◆ Your task
All of the entries need to be printed again exactly; pictures are the only thing to omit.
[Start of section]
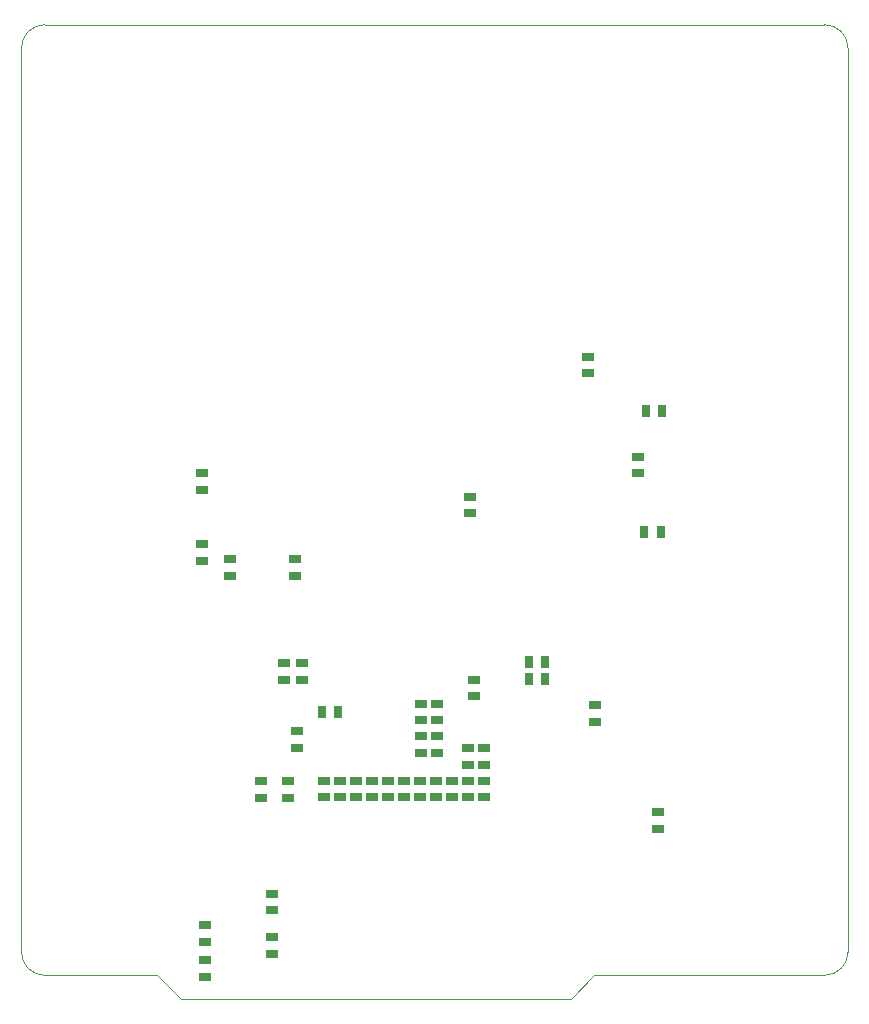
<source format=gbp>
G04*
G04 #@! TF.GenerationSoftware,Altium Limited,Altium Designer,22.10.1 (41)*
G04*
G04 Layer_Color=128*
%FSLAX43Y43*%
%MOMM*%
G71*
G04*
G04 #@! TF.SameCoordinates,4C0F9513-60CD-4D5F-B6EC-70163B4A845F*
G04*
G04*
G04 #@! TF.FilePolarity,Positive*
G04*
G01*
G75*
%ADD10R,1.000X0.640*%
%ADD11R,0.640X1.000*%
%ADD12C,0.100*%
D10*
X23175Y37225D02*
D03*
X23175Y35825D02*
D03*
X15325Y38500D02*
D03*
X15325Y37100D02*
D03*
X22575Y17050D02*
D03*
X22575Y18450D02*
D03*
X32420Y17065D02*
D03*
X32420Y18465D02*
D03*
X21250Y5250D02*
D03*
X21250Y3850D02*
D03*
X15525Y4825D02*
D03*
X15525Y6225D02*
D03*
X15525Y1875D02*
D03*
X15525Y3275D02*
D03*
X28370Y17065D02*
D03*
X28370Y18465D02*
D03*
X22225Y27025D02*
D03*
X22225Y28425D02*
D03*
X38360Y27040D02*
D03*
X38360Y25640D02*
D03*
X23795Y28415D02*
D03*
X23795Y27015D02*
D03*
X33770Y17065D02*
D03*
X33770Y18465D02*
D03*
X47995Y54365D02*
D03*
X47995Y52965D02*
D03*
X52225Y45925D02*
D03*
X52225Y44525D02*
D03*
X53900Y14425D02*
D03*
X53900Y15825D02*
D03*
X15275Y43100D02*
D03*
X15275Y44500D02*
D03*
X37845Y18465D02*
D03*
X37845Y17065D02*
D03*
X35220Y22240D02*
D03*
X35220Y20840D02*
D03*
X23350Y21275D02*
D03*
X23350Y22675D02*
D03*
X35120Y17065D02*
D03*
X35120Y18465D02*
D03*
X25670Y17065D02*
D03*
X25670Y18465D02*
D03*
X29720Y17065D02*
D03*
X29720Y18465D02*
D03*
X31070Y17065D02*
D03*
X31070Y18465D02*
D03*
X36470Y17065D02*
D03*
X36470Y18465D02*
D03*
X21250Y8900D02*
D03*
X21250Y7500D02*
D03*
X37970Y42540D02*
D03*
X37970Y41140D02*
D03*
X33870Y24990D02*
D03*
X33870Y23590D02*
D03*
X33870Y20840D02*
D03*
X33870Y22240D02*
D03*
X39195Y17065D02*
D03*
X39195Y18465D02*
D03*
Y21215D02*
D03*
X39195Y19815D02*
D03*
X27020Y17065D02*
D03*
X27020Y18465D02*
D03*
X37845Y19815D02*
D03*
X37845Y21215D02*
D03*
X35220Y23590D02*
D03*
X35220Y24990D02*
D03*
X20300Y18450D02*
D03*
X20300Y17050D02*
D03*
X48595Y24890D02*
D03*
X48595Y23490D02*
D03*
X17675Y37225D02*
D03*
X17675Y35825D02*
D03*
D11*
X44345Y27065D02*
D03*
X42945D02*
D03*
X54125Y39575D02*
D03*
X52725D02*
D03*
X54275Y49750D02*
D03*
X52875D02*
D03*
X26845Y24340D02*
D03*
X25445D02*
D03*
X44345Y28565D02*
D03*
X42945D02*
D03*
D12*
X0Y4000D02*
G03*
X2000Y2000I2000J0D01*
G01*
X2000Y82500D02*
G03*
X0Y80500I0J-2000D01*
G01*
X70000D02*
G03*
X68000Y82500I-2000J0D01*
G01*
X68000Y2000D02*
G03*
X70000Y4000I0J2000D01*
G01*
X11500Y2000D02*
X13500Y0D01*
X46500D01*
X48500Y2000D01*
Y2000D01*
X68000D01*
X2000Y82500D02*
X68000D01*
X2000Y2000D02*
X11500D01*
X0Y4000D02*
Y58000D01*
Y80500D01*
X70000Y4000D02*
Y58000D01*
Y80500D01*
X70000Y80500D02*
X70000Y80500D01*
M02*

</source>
[End of section]
◆ Result of this exercise
<source format=gbp>
G04*
G04 #@! TF.GenerationSoftware,Altium Limited,Altium Designer,22.10.1 (41)*
G04*
G04 Layer_Color=128*
%FSLAX43Y43*%
%MOMM*%
G71*
G04*
G04 #@! TF.SameCoordinates,4C0F9513-60CD-4D5F-B6EC-70163B4A845F*
G04*
G04*
G04 #@! TF.FilePolarity,Positive*
G04*
G01*
G75*
%ADD10R,1.000X0.640*%
%ADD11R,0.640X1.000*%
%ADD12C,0.100*%
D10*
X23175Y37225D02*
D03*
X23175Y35825D02*
D03*
X15325Y38500D02*
D03*
X15325Y37100D02*
D03*
X22575Y17050D02*
D03*
X22575Y18450D02*
D03*
X32420Y17065D02*
D03*
X32420Y18465D02*
D03*
X21250Y5250D02*
D03*
X21250Y3850D02*
D03*
X15525Y4825D02*
D03*
X15525Y6225D02*
D03*
X15525Y1875D02*
D03*
X15525Y3275D02*
D03*
X28370Y17065D02*
D03*
X28370Y18465D02*
D03*
X22225Y27025D02*
D03*
X22225Y28425D02*
D03*
X38360Y27040D02*
D03*
X38360Y25640D02*
D03*
X23795Y28415D02*
D03*
X23795Y27015D02*
D03*
X33770Y17065D02*
D03*
X33770Y18465D02*
D03*
X47995Y54365D02*
D03*
X47995Y52965D02*
D03*
X52225Y45925D02*
D03*
X52225Y44525D02*
D03*
X53900Y14425D02*
D03*
X53900Y15825D02*
D03*
X15275Y43100D02*
D03*
X15275Y44500D02*
D03*
X37845Y18465D02*
D03*
X37845Y17065D02*
D03*
X35220Y22240D02*
D03*
X35220Y20840D02*
D03*
X23350Y21275D02*
D03*
X23350Y22675D02*
D03*
X35120Y17065D02*
D03*
X35120Y18465D02*
D03*
X25670Y17065D02*
D03*
X25670Y18465D02*
D03*
X29720Y17065D02*
D03*
X29720Y18465D02*
D03*
X31070Y17065D02*
D03*
X31070Y18465D02*
D03*
X36470Y17065D02*
D03*
X36470Y18465D02*
D03*
X21250Y8900D02*
D03*
X21250Y7500D02*
D03*
X37970Y42540D02*
D03*
X37970Y41140D02*
D03*
X33870Y24990D02*
D03*
X33870Y23590D02*
D03*
X33870Y20840D02*
D03*
X33870Y22240D02*
D03*
X39195Y17065D02*
D03*
X39195Y18465D02*
D03*
Y21215D02*
D03*
X39195Y19815D02*
D03*
X27020Y17065D02*
D03*
X27020Y18465D02*
D03*
X37845Y19815D02*
D03*
X37845Y21215D02*
D03*
X35220Y23590D02*
D03*
X35220Y24990D02*
D03*
X20300Y18450D02*
D03*
X20300Y17050D02*
D03*
X48595Y24890D02*
D03*
X48595Y23490D02*
D03*
X17675Y37225D02*
D03*
X17675Y35825D02*
D03*
D11*
X44345Y27065D02*
D03*
X42945D02*
D03*
X54125Y39575D02*
D03*
X52725D02*
D03*
X54275Y49750D02*
D03*
X52875D02*
D03*
X26845Y24340D02*
D03*
X25445D02*
D03*
X44345Y28565D02*
D03*
X42945D02*
D03*
D12*
X0Y4000D02*
G03*
X2000Y2000I2000J0D01*
G01*
X2000Y82500D02*
G03*
X0Y80500I0J-2000D01*
G01*
X70000D02*
G03*
X68000Y82500I-2000J0D01*
G01*
X68000Y2000D02*
G03*
X70000Y4000I0J2000D01*
G01*
X11500Y2000D02*
X13500Y0D01*
X46500D01*
X48500Y2000D01*
Y2000D01*
X68000D01*
X2000Y82500D02*
X68000D01*
X2000Y2000D02*
X11500D01*
X0Y4000D02*
Y58000D01*
Y80500D01*
X70000Y4000D02*
Y58000D01*
Y80500D01*
X70000Y80500D02*
X70000Y80500D01*
M02*

</source>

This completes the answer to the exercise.